İlk şaşkınlığı biraz geçer gibi oldu. Bu yoğun ışığın içinde önünü bile göremiyordu ama nereye gitmek istese, kendini birden orada buluyordu. Ama içinde hala o korku:

- “Korkuyoruuuummmm.”

- “Bana güven Martıcık, bana güven.”

- “Güvenmek mi? Ben artık bu kelimeyi bile unuttum. Bu yüzdendir ki güvenmek benim için çok zordur. Çünkü kime güvendiysem arkamdan vurdu beni. Kanatlarımı kırmaya çalıştı. Ben de kurtuluşu uzaklara uçup, ıssız bir adada yalnız yaşamakta bulmayı düşünüyordum.”

- “Ben sana engel olmayacağım Martıcık. Amacım, uzak diyarlara gitmeden önce sana Kaf Dağı’nın ardını da göstermekti sadece.”

- “Sen Zümrüdüanka’sın senin için buralara gelmek çok kolay. Oysa ben, benden çok önce yola çıkmış martılara yetişebilmek için kanat çırpmaktan yorgun düşmüş bir martıyım.”

- “İşte ben de sana enerji vermeye geldim zaten.”
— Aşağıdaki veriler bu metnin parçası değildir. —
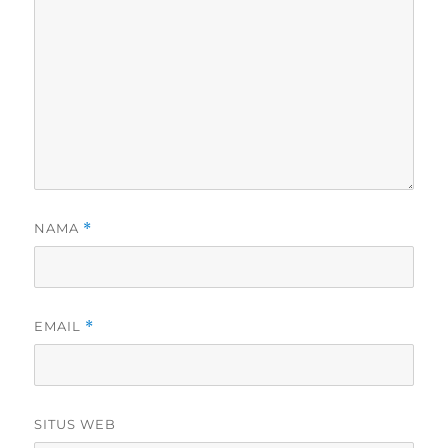
NAMA
*
EMAIL
*
SITUS WEB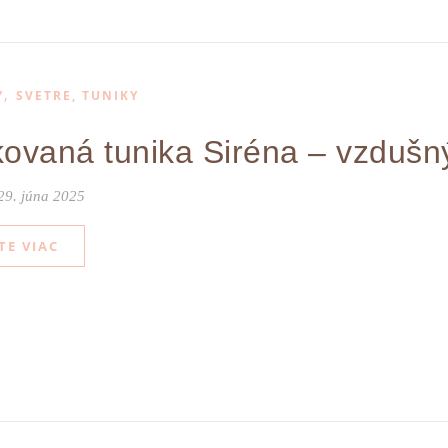
,
Y
SVETRE, TUNIKY
ovaná tunika Siréna – vzdušný
29. júna 2025
TE VIAC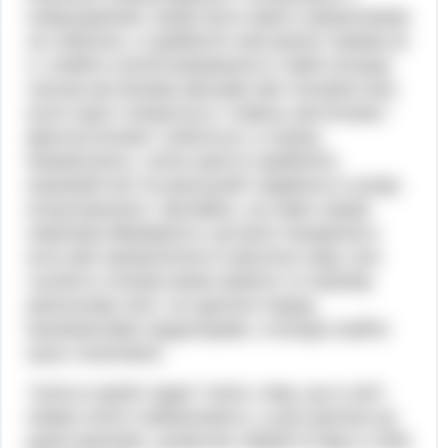
незрозумілим і може бути навіть неможливим
не губитися, а прийняти нові реалії такими як
є і знайти спосіб виживання в такій ситуації.
скільки ми бачимо фільмів або читаємо книг,
коли герої стикаються з чимось містичним і
фантастичним і губляться, в паніку,
божеволіють. аліса просто прийняла
казковий світ як реальний і відмінно в ньому
влаштувалася. звичайно, на саме справі
невелика ймовірність зустріти чеширского
кота або провалитися в кролячу нору, але
гнучкість психіки може вижити і в нашому
реальному світі, не здатися перед
виникаючими труднощами, а всюди знайти
щось позитивне.
"аліса в країні чудес" вчить тому, що в світі
немає нічого неможливого, а для дитини це
дуже важливо, дозволяє зберегти віру в себе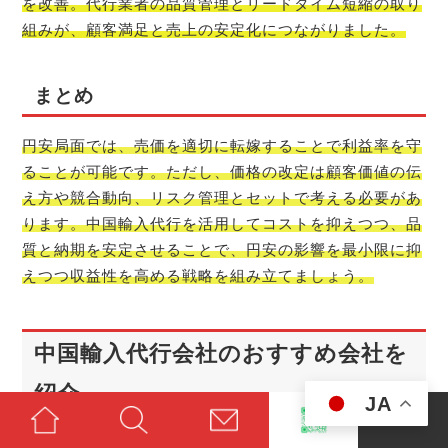
を改善。代行業者の品質管理とリードタイム短縮の取り
組みが、顧客満足と売上の安定化につながりました。
まとめ
円安局面では、売価を適切に転嫁することで利益率を守
ることが可能です。ただし、価格の改定は顧客価値の伝
え方や競合動向、リスク管理とセットで考える必要があ
ります。中国輸入代行を活用してコストを抑えつつ、品
質と納期を安定させることで、円安の影響を最小限に抑
えつつ収益性を高める戦略を組み立てましょう。
中国輸入代行会社のおすすめ会社を
紹介
JA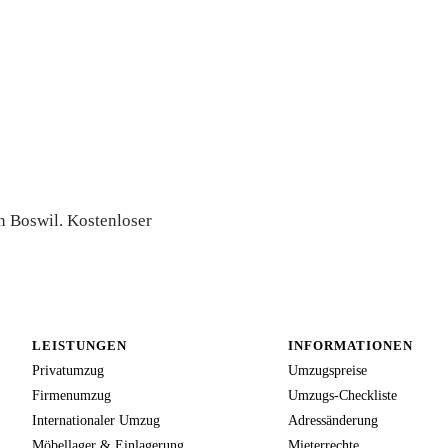
rte
in Boswil. Kostenloser
LEISTUNGEN
INFORMATIONEN
Privatumzug
Umzugspreise
Firmenumzug
Umzugs-Checkliste
Internationaler Umzug
Adressänderung
Möbellager & Einlagerung
Mieterrechte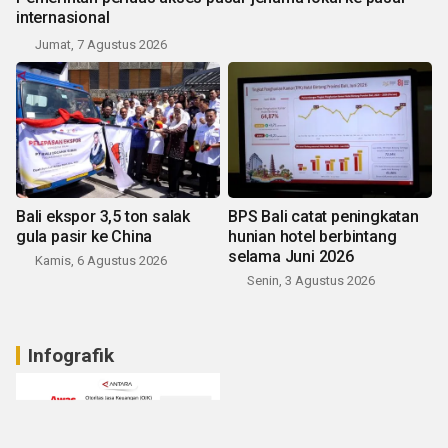
internasional
Jumat, 7 Agustus 2026
Bali ekspor 3,5 ton salak
BPS Bali catat peningkatan
gula pasir ke China
hunian hotel berbintang
selama Juni 2026
Kamis, 6 Agustus 2026
Senin, 3 Agustus 2026
Infografik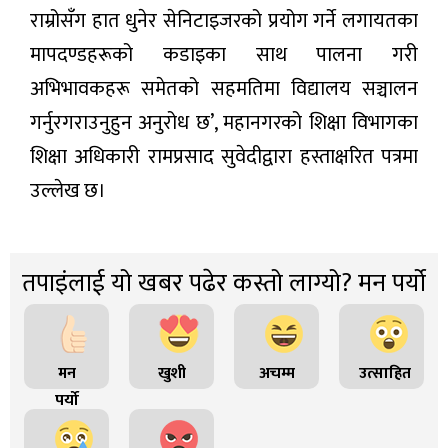
राम्रोसँग हात धुनेर सेनिटाइजरको प्रयोग गर्ने लगायतका
मापदण्डहरूको कडाइका साथ पालना गरी
अभिभावकहरू समेतको सहमतिमा विद्यालय सञ्चालन
गर्नुरगराउनुहुन अनुरोध छ’, महानगरको शिक्षा विभागका
शिक्षा अधिकारी रामप्रसाद सुवेदीद्वारा हस्ताक्षरित पत्रमा
उल्लेख छ।
तपाइंलाई यो खबर पढेर कस्तो लाग्यो? मन पर्यो
मन
खुशी
अचम्म
उत्साहित
पर्यो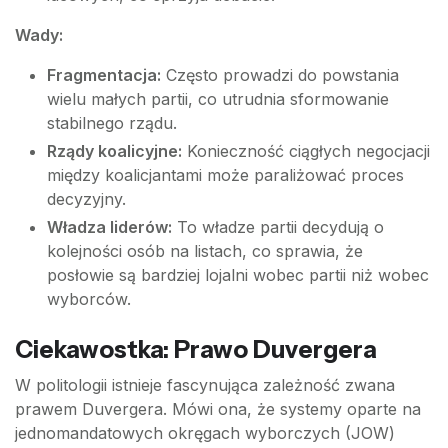
Wady:
Fragmentacja:
Często prowadzi do powstania
wielu małych partii, co utrudnia sformowanie
stabilnego rządu.
Rządy koalicyjne:
Konieczność ciągłych negocjacji
między koalicjantami może paraliżować proces
decyzyjny.
Władza liderów:
To władze partii decydują o
kolejności osób na listach, co sprawia, że
posłowie są bardziej lojalni wobec partii niż wobec
wyborców.
Ciekawostka: Prawo Duvergera
W politologii istnieje fascynująca zależność zwana
prawem Duvergera. Mówi ona, że systemy oparte na
jednomandatowych okręgach wyborczych (JOW)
Acaba mümkün mü diye düşünüp duruyordu ki; birden gökyüzünde buldu kendimi. Uçuyordu yorgunluk da hissetmiyordu. Bağırdı, bağırdı:

- “Teşekkürler Zümrüdüanka, teşekkürler....”

O da ne!, Etrafında kimsecikler yoktu. Martıcık şaşkın, aklından geçirdi; ‘Rüya mıydı, düş müydü yoksa...’.

Aynı ses seslendi:

- “Hayır Martıcık, hayır. Ne düş ne rüya. Bu kadar çok istersen bir şeyi, o gerçek olur hayatında.”

Zümrüdüanka zaten görünmezdi, Martıcık da uçtu gitti uzaklara.